PORT INSERTION

PORT INSERTION

A port is a prosthetic device which helps us to administer chemotherapy in a convenient, predictable and safe manner. A port consists of a reservoir compartment (the portal) that has a silicone bubble for needle insertion (the septum), with an attached plastic tube (the catheter). The device is surgically inserted under the skin in the upper chest or in the arm and appears as a bump under the skin.

TESTS:

MAMMOGRAPHY

Bilateral breast mammography is carried out to look for lesions in the suspected breast and to rule out a problem in the other breast. Quite often, a routine screening mammogram may be able to pick up a suspicious lesion before it is even palpable.

ULTRASONOGRAPHY

It is done along with a mammogram and is especially useful in younger women who have denser breasts. A lesion deemed suspicious on the mammogram is further studied using ultrasound before coming to a probable diagnosis. Mammography and ultrasonography have a staging system called BIRADS, which adheres to international standards set for radiologists worldwide.

MRI BREASTS

Breast MRIs are increasingly being used in younger patients, women with breast implants, those with symptoms of abnormal nipple discharge and a few other select conditions where the doctor deems it necessary.

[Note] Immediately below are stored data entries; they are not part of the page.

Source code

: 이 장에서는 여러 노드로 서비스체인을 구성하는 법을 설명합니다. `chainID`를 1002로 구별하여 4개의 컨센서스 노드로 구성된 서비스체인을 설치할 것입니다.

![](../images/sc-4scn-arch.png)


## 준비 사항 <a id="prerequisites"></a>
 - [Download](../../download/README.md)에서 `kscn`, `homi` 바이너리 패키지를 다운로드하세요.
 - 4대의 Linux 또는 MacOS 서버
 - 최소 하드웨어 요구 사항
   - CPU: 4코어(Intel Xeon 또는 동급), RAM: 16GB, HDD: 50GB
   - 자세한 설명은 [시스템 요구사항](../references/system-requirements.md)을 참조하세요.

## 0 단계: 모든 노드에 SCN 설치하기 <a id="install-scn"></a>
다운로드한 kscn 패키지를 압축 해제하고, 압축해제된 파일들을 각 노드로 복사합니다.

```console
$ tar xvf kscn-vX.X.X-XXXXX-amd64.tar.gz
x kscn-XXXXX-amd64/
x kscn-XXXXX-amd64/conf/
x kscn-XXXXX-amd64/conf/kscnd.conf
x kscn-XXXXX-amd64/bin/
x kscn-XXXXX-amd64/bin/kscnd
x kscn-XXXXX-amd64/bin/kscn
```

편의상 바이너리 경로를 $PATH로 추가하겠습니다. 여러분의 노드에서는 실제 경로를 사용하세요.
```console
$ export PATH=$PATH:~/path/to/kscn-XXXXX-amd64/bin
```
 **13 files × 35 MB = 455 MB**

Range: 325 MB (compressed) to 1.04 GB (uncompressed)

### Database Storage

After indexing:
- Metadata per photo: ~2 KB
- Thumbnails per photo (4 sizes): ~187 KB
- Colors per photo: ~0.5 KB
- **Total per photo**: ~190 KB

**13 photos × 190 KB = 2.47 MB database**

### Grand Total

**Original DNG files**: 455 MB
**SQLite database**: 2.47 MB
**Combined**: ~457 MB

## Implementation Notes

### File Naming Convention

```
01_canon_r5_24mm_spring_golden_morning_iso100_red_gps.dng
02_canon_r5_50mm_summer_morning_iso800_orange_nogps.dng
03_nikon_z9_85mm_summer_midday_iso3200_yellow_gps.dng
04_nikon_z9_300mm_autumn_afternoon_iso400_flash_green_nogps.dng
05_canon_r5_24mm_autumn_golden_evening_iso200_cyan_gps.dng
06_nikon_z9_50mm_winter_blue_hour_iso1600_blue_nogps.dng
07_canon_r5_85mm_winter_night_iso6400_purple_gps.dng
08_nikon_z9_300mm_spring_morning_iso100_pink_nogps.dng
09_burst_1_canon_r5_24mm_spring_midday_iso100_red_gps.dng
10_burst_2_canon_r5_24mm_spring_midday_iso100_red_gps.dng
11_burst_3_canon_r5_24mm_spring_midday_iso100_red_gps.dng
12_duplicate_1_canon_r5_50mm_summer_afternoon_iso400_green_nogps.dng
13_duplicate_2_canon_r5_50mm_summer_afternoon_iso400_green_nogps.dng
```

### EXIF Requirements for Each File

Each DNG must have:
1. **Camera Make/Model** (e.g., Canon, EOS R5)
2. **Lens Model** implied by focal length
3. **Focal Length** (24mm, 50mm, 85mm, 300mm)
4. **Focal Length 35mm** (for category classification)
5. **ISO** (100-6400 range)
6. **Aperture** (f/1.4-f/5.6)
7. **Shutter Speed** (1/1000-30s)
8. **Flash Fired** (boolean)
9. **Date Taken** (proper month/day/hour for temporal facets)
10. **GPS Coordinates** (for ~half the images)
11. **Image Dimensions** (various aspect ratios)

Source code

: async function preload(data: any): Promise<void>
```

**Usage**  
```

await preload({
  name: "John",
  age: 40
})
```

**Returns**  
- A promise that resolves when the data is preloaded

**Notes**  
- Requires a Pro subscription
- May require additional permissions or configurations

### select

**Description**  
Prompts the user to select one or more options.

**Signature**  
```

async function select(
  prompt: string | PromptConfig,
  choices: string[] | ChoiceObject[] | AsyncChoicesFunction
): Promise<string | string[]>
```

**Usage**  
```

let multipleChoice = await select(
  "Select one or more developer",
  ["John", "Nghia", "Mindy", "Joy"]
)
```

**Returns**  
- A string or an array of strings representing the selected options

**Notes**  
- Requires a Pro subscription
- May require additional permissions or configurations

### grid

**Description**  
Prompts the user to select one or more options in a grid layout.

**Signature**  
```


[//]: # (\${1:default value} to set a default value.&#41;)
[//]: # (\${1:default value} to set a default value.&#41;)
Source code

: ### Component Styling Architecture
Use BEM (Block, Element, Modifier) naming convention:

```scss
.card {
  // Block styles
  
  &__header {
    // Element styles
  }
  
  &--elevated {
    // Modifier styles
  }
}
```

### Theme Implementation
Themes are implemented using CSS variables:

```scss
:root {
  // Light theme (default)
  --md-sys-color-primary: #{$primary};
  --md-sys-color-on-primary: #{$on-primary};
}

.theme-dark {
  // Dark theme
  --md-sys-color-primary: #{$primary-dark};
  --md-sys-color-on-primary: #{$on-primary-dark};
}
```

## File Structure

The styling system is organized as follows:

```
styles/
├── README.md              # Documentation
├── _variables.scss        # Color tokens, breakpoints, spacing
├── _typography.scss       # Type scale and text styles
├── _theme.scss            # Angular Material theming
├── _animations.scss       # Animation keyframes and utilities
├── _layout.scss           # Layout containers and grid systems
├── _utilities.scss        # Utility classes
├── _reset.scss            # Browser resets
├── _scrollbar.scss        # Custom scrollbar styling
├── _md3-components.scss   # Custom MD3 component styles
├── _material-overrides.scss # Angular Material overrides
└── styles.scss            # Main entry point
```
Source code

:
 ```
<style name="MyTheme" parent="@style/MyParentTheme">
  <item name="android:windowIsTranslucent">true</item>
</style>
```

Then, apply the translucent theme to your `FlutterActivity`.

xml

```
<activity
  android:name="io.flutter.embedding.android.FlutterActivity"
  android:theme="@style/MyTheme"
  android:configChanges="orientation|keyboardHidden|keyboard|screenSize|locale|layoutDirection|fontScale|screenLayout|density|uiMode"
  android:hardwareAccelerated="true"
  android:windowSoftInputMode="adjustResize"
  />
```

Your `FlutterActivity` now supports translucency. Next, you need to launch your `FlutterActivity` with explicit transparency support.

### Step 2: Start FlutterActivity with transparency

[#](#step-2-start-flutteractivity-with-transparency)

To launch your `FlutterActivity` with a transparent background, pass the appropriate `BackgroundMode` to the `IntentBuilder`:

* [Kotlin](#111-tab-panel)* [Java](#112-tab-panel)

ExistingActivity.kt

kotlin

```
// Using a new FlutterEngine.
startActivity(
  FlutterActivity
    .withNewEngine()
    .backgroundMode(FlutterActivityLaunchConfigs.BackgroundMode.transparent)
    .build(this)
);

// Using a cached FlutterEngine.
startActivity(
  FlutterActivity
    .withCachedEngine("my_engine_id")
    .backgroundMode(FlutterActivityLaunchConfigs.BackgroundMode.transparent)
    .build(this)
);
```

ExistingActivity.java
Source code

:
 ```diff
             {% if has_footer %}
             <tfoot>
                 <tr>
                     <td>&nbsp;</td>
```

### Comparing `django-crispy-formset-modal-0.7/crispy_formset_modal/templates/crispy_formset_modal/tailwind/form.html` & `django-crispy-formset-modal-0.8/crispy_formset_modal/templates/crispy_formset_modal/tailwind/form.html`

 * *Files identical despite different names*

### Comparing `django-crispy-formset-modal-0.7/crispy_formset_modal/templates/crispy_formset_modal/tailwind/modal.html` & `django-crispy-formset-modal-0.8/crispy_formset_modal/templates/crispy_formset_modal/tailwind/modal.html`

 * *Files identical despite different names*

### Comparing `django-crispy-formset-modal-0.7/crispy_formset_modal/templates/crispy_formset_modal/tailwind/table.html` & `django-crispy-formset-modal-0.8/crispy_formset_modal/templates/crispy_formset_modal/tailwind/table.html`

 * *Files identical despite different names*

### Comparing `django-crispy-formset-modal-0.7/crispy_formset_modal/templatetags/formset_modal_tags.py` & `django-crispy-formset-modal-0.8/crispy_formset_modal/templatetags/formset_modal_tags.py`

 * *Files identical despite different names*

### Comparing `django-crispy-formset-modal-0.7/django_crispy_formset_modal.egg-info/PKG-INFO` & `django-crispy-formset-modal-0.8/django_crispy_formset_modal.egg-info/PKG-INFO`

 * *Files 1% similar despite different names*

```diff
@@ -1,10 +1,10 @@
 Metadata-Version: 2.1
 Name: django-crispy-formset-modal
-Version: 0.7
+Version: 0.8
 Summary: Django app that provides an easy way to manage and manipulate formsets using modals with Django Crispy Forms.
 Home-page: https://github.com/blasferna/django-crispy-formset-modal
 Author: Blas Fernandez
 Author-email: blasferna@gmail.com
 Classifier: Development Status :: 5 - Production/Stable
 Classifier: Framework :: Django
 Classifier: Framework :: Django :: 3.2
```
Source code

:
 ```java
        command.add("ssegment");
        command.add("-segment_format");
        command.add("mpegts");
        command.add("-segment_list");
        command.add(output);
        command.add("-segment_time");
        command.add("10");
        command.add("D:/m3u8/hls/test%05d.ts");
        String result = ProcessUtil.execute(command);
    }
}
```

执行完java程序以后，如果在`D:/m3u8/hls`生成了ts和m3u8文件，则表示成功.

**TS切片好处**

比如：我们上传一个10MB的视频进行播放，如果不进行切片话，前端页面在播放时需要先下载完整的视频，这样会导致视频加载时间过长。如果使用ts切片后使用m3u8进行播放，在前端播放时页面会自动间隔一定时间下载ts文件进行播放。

FNAC (FINE NEEDLE ASPIRATION CYTOLOGY)

A thin needle is used to draw out a few cells from the lump and these are then examined by the pathologist under a microscope. A positive test indicates that the lump may be cancerous. However we confirm the diagnosis by performing a core biopsy.

CORE BIOPSY

In this test, a slightly thicker needle is used to draw out cores of tissue from the lump. This test gives a confirmative diagnosis in the majority of patients. This test is of even greater value in patients who will require neoadjuvant chemotherapy (i.e. chemotherapy before surgery) as it provides us with information regarding the type of the carcinoma and the specific targets available for therapy.


STAGING INVESTIGATIONS:

PET-CT

A PET CT gives us information about the size, activity and location of the primary tumour as well as any metastatic spread. It is currently a precise tool for assessment of the stage of the disease before commencing treatment. In patients with metastatic disease, a PET CT is used to assess response to therapy.